Tony Gilroy sporo ostatnio opowiada o tym, co zamierzali zrobić w serialu, albo dlaczego podjęli takie, a nie inne decyzję. Jednym z pomysłów, który rozważali, było pojawienie się Jyn Erso. Ostatecznie jednak uznali, że to nie jest najlepsze. „Łotr 1” jest jedną całością i historią, w której ona gra pierwszą role i uznali, że lepiej będzie to tak pozostawić, by nic nie komplikować. Z innych pomysłów rozważali scenę w senacie, gdzie 16-letnia Leia spotkałaby się z Mon Mothmą. Nawet dyskutowali o niej z Pablo Hidalgo i Kathleen Kenendy, acz szybko uznali, że to trochę na siłę.

Mówiąc o Kathleen bardzo ją chwalił, jako osobę, która dodawała mu otuchy i wspomagała go. Gdy pisał scenariusze i rozpętał się COVID, zrozumiał jakiego przedsięwzięcia się podjął i czuł bardzo dużą presję. Liczył nawet, że COVID ubije ten serial. Ale Kathy starała się robić wszystko, by chronić Gilroya i jego pomysły. Więc Tony nawet próbował ją testować, stąd pomysł na zabicie dwóch gliniarzy albo rozpoczęcie serialu w burdelu, albo wzięcie scenografa z „Czarnobyla”. Ona wszystko to zaakceptowała i przepchnęła.

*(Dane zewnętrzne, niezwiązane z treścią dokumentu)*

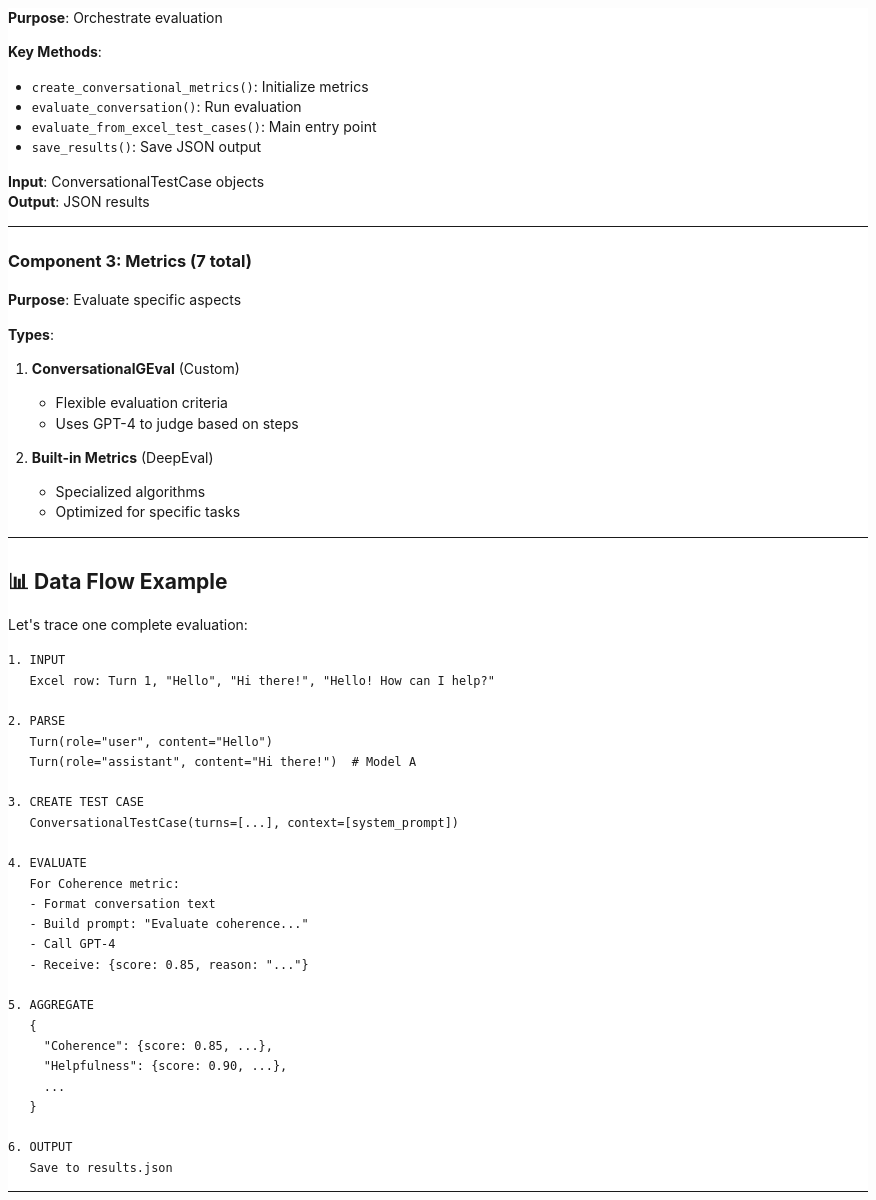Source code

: **Purpose**: Orchestrate evaluation

**Key Methods**:
- `create_conversational_metrics()`: Initialize metrics
- `evaluate_conversation()`: Run evaluation
- `evaluate_from_excel_test_cases()`: Main entry point
- `save_results()`: Save JSON output

**Input**: ConversationalTestCase objects  
**Output**: JSON results

---

### Component 3: Metrics (7 total)

**Purpose**: Evaluate specific aspects

**Types**:
1. **ConversationalGEval** (Custom)
   - Flexible evaluation criteria
   - Uses GPT-4 to judge based on steps

2. **Built-in Metrics** (DeepEval)
   - Specialized algorithms
   - Optimized for specific tasks

---

## 📊 Data Flow Example

Let's trace one complete evaluation:

```
1. INPUT
   Excel row: Turn 1, "Hello", "Hi there!", "Hello! How can I help?"
   
2. PARSE
   Turn(role="user", content="Hello")
   Turn(role="assistant", content="Hi there!")  # Model A
   
3. CREATE TEST CASE
   ConversationalTestCase(turns=[...], context=[system_prompt])
   
4. EVALUATE
   For Coherence metric:
   - Format conversation text
   - Build prompt: "Evaluate coherence..."
   - Call GPT-4
   - Receive: {score: 0.85, reason: "..."}
   
5. AGGREGATE
   {
     "Coherence": {score: 0.85, ...},
     "Helpfulness": {score: 0.90, ...},
     ...
   }
   
6. OUTPUT
   Save to results.json
```

---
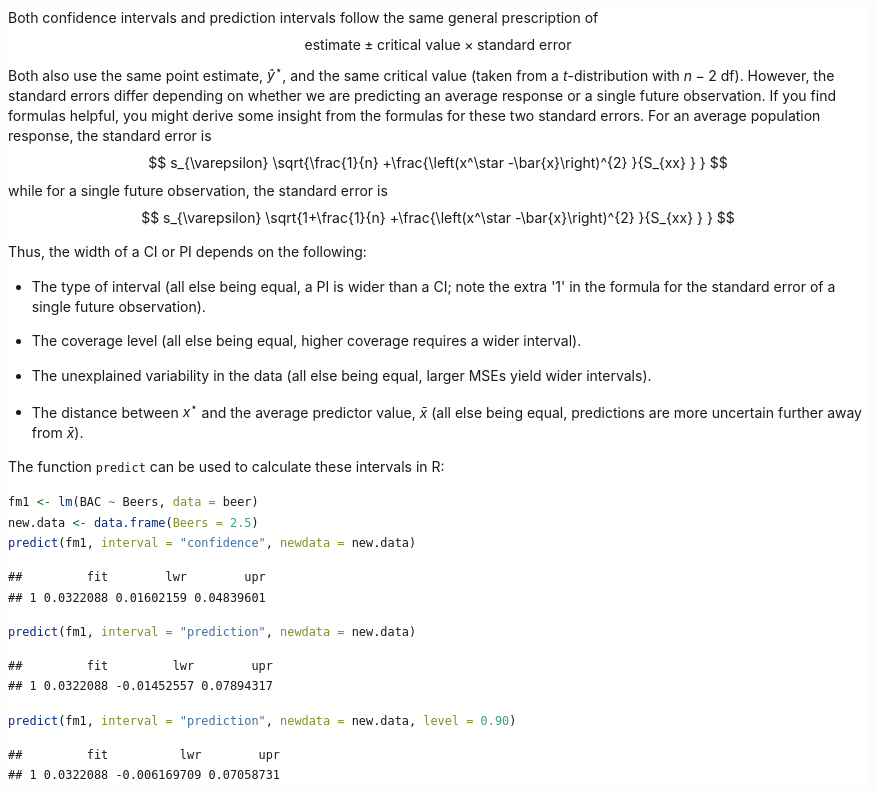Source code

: Both confidence intervals and prediction intervals follow the same general prescription of
$$
\mbox{estimate} \pm \mbox{critical value} \times \mbox{standard error}
$$
Both also use the same point estimate, $\hat{y}^\star$, and the same critical value (taken from a $t$-distribution with $n-2$ df).  However, the standard errors differ depending on whether we are predicting an average response or a single future observation.  If you find formulas helpful, you might derive some insight from the formulas for these two standard errors.  For an average population response, the standard error is
$$
s_{\varepsilon} \sqrt{\frac{1}{n} +\frac{\left(x^\star -\bar{x}\right)^{2} }{S_{xx} } } 
$$ 
while for a single future observation, the standard error is
$$
s_{\varepsilon} \sqrt{1+\frac{1}{n} +\frac{\left(x^\star -\bar{x}\right)^{2} }{S_{xx} } } 
$$ 

Thus, the width of a CI or PI depends on the following:

* The type of interval (all else being equal, a PI is wider than a CI; note the extra '1' in the formula for the standard error of a single future observation).

* The coverage level (all else being equal, higher coverage requires a wider interval).

* The unexplained variability in the data (all else being equal, larger MSEs yield wider intervals).

*  The distance between $x^\star$ and the average predictor value, $\bar{x}$ (all else being equal, predictions are more uncertain further away from $\bar{x}$).

The function `predict` can be used to calculate these intervals in R:

``` r
fm1 <- lm(BAC ~ Beers, data = beer)
new.data <- data.frame(Beers = 2.5)
predict(fm1, interval = "confidence", newdata = new.data)
```

```
##         fit        lwr        upr
## 1 0.0322088 0.01602159 0.04839601
```

``` r
predict(fm1, interval = "prediction", newdata = new.data)
```

```
##         fit         lwr        upr
## 1 0.0322088 -0.01452557 0.07894317
```

``` r
predict(fm1, interval = "prediction", newdata = new.data, level = 0.90)
```

```
##         fit          lwr        upr
## 1 0.0322088 -0.006169709 0.07058731
```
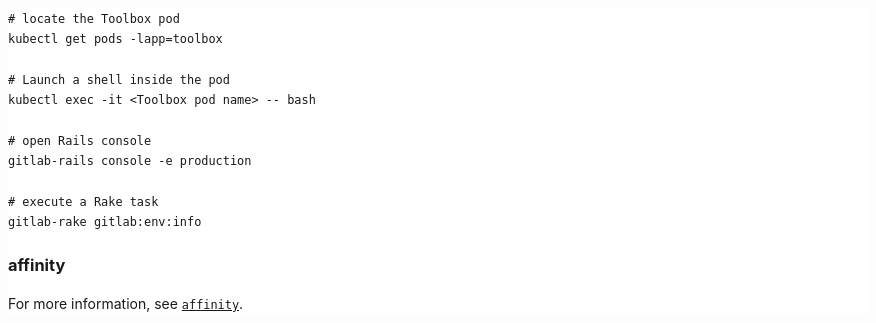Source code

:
 ```shell
# locate the Toolbox pod
kubectl get pods -lapp=toolbox

# Launch a shell inside the pod
kubectl exec -it <Toolbox pod name> -- bash

# open Rails console
gitlab-rails console -e production

# execute a Rake task
gitlab-rake gitlab:env:info
```

### affinity

For more information, see [`affinity`](../index.md#affinity).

Uciął również pewne spekulacje. Dedra zostanie tam gdzie jest, nigdzie nie będzie przeniesiona. Los ISB także był przesądzony, generalnie każda służba bezpieczeństwa przechodzi czystkę po czymś takim, do czego dopuścili. Partagaz był dobrym szefem, który widział zalety Dedry pomimo jej wad, Krennic widział jedynie niedociągnięcia. Vel dowodzi bazą na Yavinie, więc na pewno była tam w trakcie „Łotra 1”. Los Mon Mothmy znamy. Perrin, cóż chodziło o to by nie pozostał jednowymiarowy. To bohater, który także musi mieć pewne poświęcenia, ale jego celem jest hedonizm, nic więcej. Zaś ich córka ułożyła sobie życie na Chandrili, w zdecydowanie bardziej tradycyjny sposób, niż jej rodzice. Kleya była nieszczęśliwa lądując na tym Yavinie. Bardzo ją boli to, że nie zaakceptowali Luthiena, a jednocześnie wie, ile ona i Luthien włożyli by to wszystko działało.

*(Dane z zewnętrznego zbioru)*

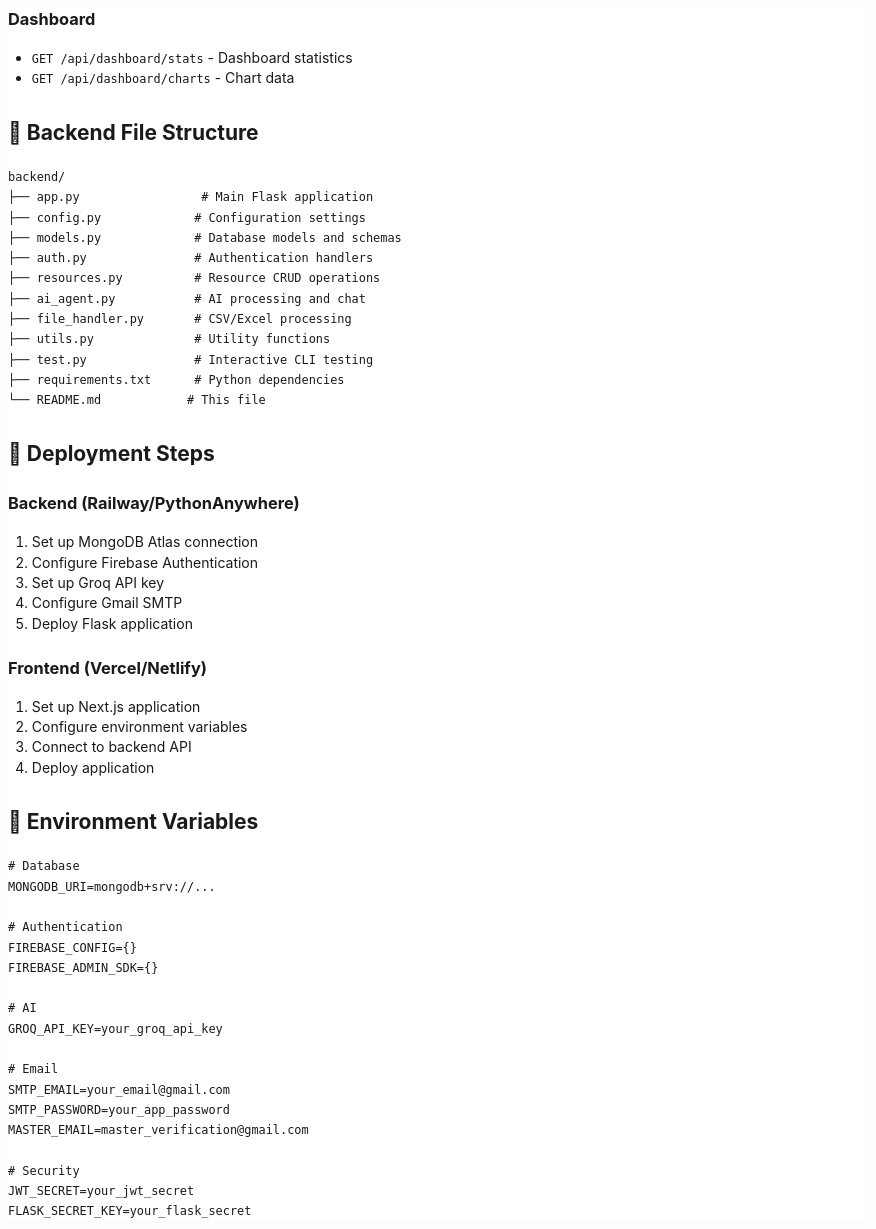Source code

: ### Dashboard
- `GET /api/dashboard/stats` - Dashboard statistics
- `GET /api/dashboard/charts` - Chart data

## 🔧 Backend File Structure

```
backend/
├── app.py                 # Main Flask application
├── config.py             # Configuration settings
├── models.py             # Database models and schemas
├── auth.py               # Authentication handlers
├── resources.py          # Resource CRUD operations
├── ai_agent.py           # AI processing and chat
├── file_handler.py       # CSV/Excel processing
├── utils.py              # Utility functions
├── test.py               # Interactive CLI testing
├── requirements.txt      # Python dependencies
└── README.md            # This file
```

## 🔄 Deployment Steps

### Backend (Railway/PythonAnywhere)
1. Set up MongoDB Atlas connection
2. Configure Firebase Authentication
3. Set up Groq API key
4. Configure Gmail SMTP
5. Deploy Flask application

### Frontend (Vercel/Netlify)
1. Set up Next.js application
2. Configure environment variables
3. Connect to backend API
4. Deploy application

## 🔐 Environment Variables

```env
# Database
MONGODB_URI=mongodb+srv://...

# Authentication
FIREBASE_CONFIG={}
FIREBASE_ADMIN_SDK={}

# AI
GROQ_API_KEY=your_groq_api_key

# Email
SMTP_EMAIL=your_email@gmail.com
SMTP_PASSWORD=your_app_password
MASTER_EMAIL=master_verification@gmail.com

# Security
JWT_SECRET=your_jwt_secret
FLASK_SECRET_KEY=your_flask_secret
```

Mówił też o losie Bix. Częściowo chodziło o to, by pokazać, iż „Rebelia jest zbudowana na nadziei” to nie tylko slogan. Adria Arjona wykonała jego zdaniem swoje zadanie znakomicie.
Wspomniał też kwestię Kino Loya. Jego zdaniem Andy Serkis w pierwszym sezonie zawiesił bardzo wysoko poprzeczkę, więc nie bardzo wiedzieli jak do tego usiąść. Z drugiej strony los Kino, czy siostry Cassiana miał pozostać nieznany, bo bardziej chodziło o to by bohater w pewien sposób przestał ratować ludzi.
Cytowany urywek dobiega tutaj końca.